His interest in aerospace engineering was shaped in part by Artemis II, NASA’s first crewed flight beyond Earth orbit since Apollo 17. NASA says the mission launched on April 1, 2026, splashed down on April 10, and lasted 9 days, 1 hour and 32 minutes. Rice’s family history also points toward flight: he comes from a hot-air-balloon family, and his father, Brad Rice, once flew balloons professionally.

Rice’s award also shows how narrow the National Merit path can be. The 2026 competition began with the 2024 PSAT/NMSQT, and more than 16,000 students were named semifinalists in September 2025. National Merit Scholarship Corporation says the program will end with about 6,700 Scholars total, including roughly 3,500 college-sponsored winners announced across the June and July release windows. Those college-sponsored awards are typically worth $500 to $2,000 a year for up to four years.

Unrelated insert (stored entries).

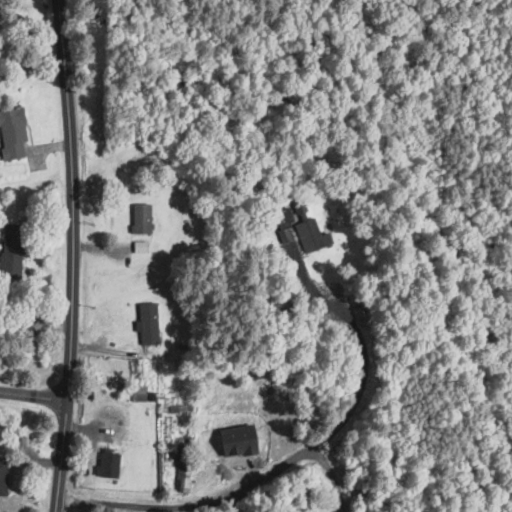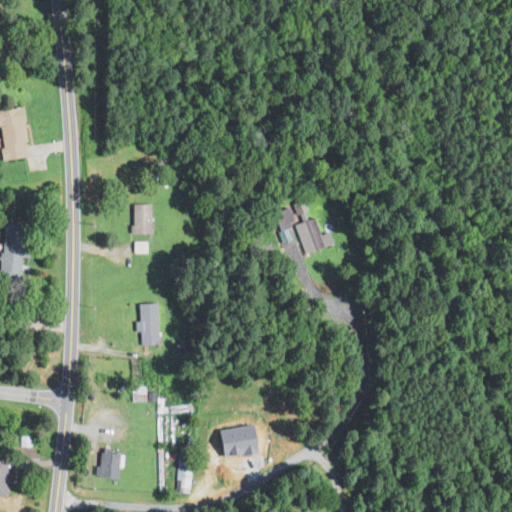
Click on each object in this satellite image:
building: (10, 132)
building: (138, 218)
building: (283, 218)
building: (308, 230)
road: (74, 256)
building: (8, 264)
building: (145, 323)
road: (34, 396)
road: (308, 452)
building: (105, 464)
building: (2, 477)
building: (182, 479)
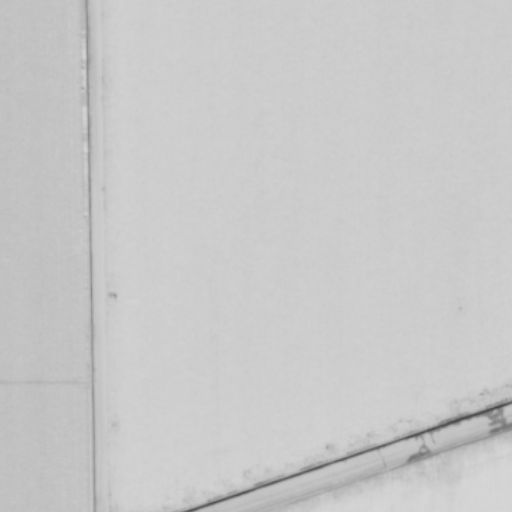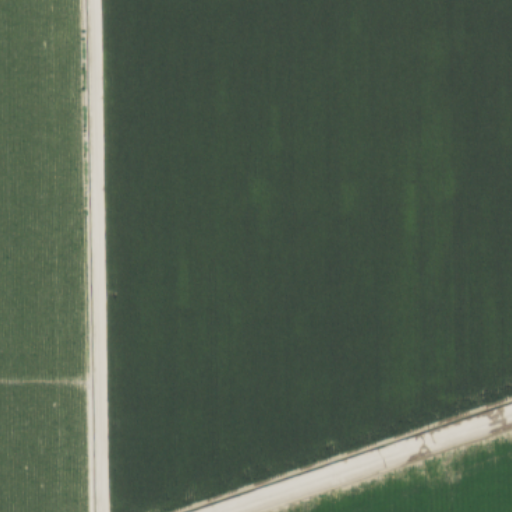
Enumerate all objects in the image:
road: (99, 466)
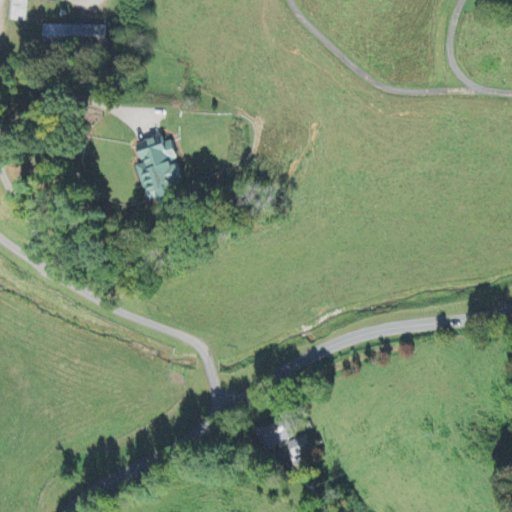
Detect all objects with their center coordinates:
building: (21, 11)
building: (102, 32)
building: (67, 35)
road: (385, 80)
building: (167, 169)
road: (277, 372)
building: (276, 434)
building: (300, 448)
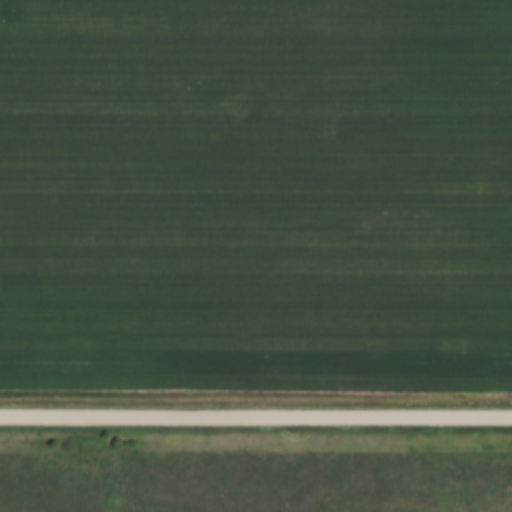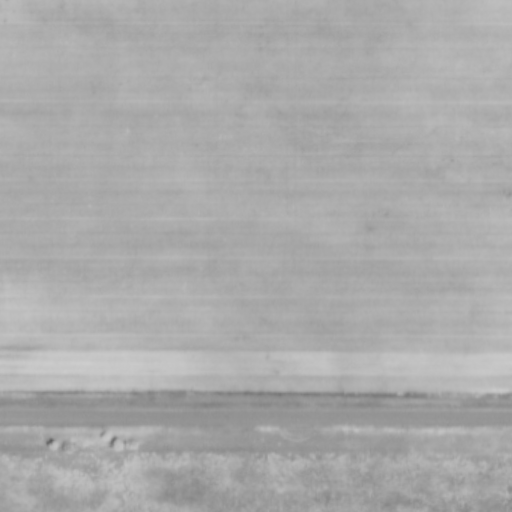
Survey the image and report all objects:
road: (255, 415)
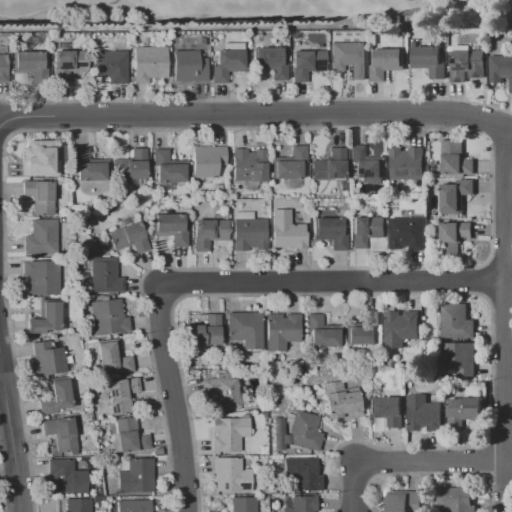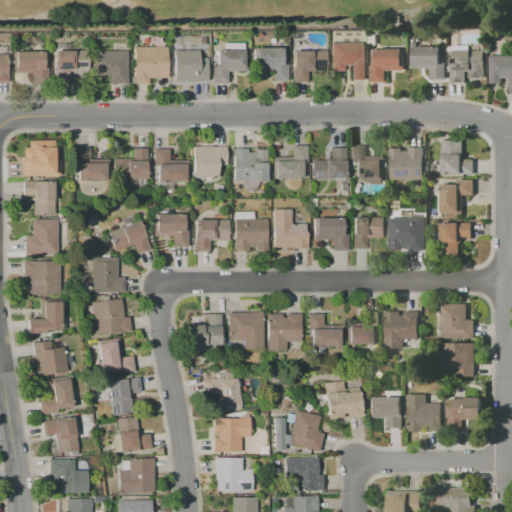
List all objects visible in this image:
park: (476, 15)
building: (348, 57)
building: (349, 58)
building: (428, 60)
building: (429, 60)
building: (227, 61)
building: (227, 61)
building: (271, 61)
building: (270, 62)
building: (385, 62)
building: (386, 62)
building: (67, 63)
building: (68, 63)
building: (148, 63)
building: (149, 63)
building: (306, 63)
building: (307, 63)
building: (30, 64)
building: (30, 64)
building: (466, 64)
building: (468, 64)
building: (109, 65)
building: (110, 65)
building: (189, 65)
building: (188, 66)
building: (3, 67)
building: (3, 68)
building: (501, 68)
building: (501, 68)
road: (256, 98)
road: (256, 114)
building: (38, 158)
building: (454, 158)
building: (455, 158)
building: (38, 159)
building: (206, 160)
building: (206, 161)
building: (366, 162)
building: (291, 163)
building: (406, 163)
building: (407, 163)
building: (247, 164)
building: (289, 164)
building: (365, 164)
building: (88, 165)
building: (130, 165)
building: (248, 165)
building: (328, 165)
building: (330, 165)
building: (89, 166)
building: (130, 166)
building: (168, 167)
building: (168, 167)
building: (39, 195)
building: (454, 195)
building: (456, 195)
building: (39, 196)
building: (170, 227)
building: (170, 227)
building: (365, 229)
building: (286, 230)
building: (366, 230)
building: (247, 231)
building: (287, 231)
building: (330, 231)
building: (330, 231)
building: (207, 232)
building: (407, 232)
building: (208, 233)
building: (407, 233)
building: (249, 235)
building: (453, 235)
building: (127, 236)
building: (454, 236)
building: (40, 237)
building: (41, 237)
building: (129, 237)
building: (103, 275)
building: (104, 275)
building: (41, 276)
building: (41, 277)
road: (333, 283)
building: (108, 316)
building: (107, 317)
building: (45, 318)
building: (46, 318)
road: (505, 318)
building: (456, 321)
building: (456, 321)
building: (400, 327)
building: (244, 328)
building: (245, 328)
building: (400, 328)
building: (280, 330)
building: (281, 330)
building: (205, 331)
building: (321, 331)
building: (364, 331)
building: (364, 331)
building: (203, 332)
building: (323, 332)
building: (112, 357)
building: (112, 357)
building: (459, 357)
building: (461, 357)
building: (47, 358)
building: (46, 359)
building: (221, 390)
building: (222, 391)
building: (120, 394)
building: (121, 395)
building: (54, 396)
building: (55, 396)
road: (173, 398)
building: (341, 399)
building: (339, 400)
building: (386, 409)
building: (387, 409)
building: (462, 410)
building: (463, 410)
building: (423, 412)
building: (423, 413)
building: (297, 431)
building: (297, 431)
building: (60, 432)
building: (61, 433)
building: (227, 433)
building: (228, 433)
building: (129, 435)
building: (130, 436)
road: (11, 445)
road: (410, 459)
building: (302, 473)
building: (302, 473)
road: (8, 474)
building: (230, 475)
building: (230, 475)
building: (135, 476)
building: (136, 476)
building: (65, 477)
building: (66, 477)
building: (455, 499)
building: (456, 499)
building: (404, 501)
building: (404, 501)
building: (241, 504)
building: (243, 504)
building: (300, 504)
building: (302, 504)
building: (76, 505)
building: (77, 505)
building: (132, 505)
building: (133, 506)
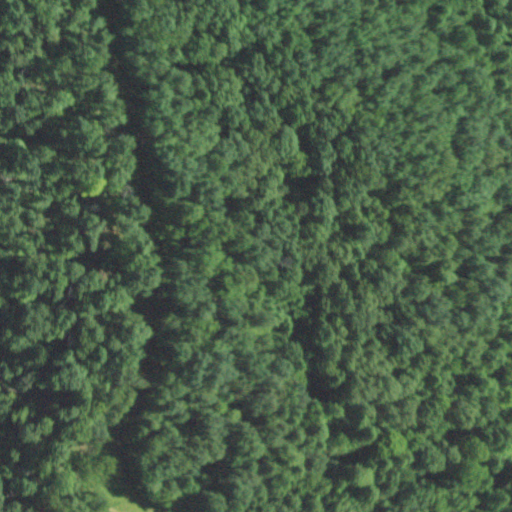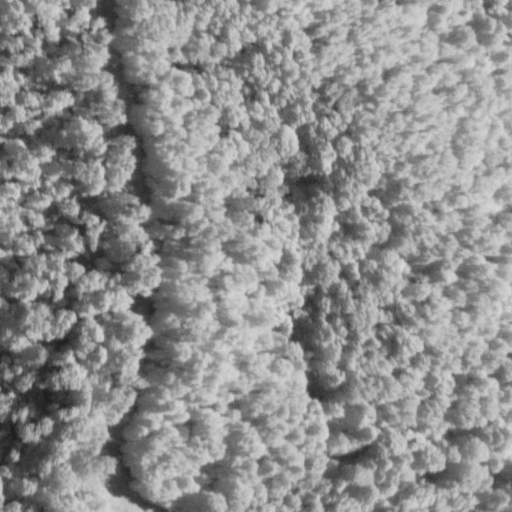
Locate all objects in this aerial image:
road: (14, 424)
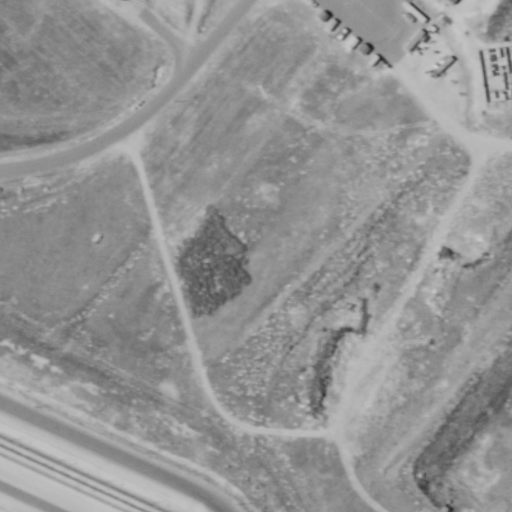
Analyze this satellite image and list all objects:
building: (449, 1)
building: (310, 18)
road: (145, 115)
wastewater plant: (468, 448)
road: (115, 455)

At Alabama, National Merit Finalists are offered a package that includes 10 semesters of tuition, and the university says finalists should submit application materials by December 5 for priority scholarship consideration. For Sandoval County families watching Rice’s path from Rio Rancho High to a nationally competitive engineering program, his scholarship shows what a strong academic record, counseling support and a well-timed application can produce, while also underscoring how much of that opportunity goes to a small slice of students at the very top of the class.